> **Problem description**:
Your task is to find every line of the data that holds the string "social" and copy it.

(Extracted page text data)
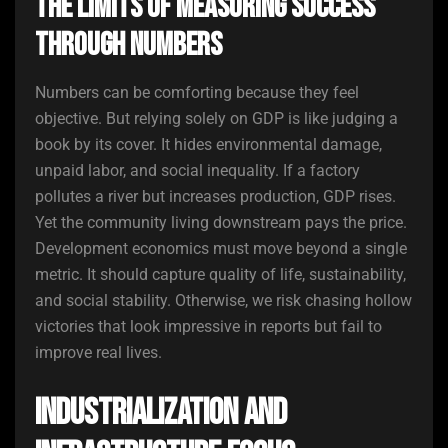
The Limits of Measuring Success
Through Numbers
Numbers can be comforting because they feel
objective. But relying solely on GDP is like judging a
book by its cover. It hides environmental damage,
unpaid labor, and social inequality. If a factory
pollutes a river but increases production, GDP rises.
Yet the community living downstream pays the price.
Development economics must move beyond a single
metric. It should capture quality of life, sustainability,
and social stability. Otherwise, we risk chasing hollow
victories that look impressive in reports but fail to
improve real lives.
Industrialization and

> **Final answer**:
unpaid labor, and social inequality. If a factory
and social stability. Otherwise, we risk chasing hollow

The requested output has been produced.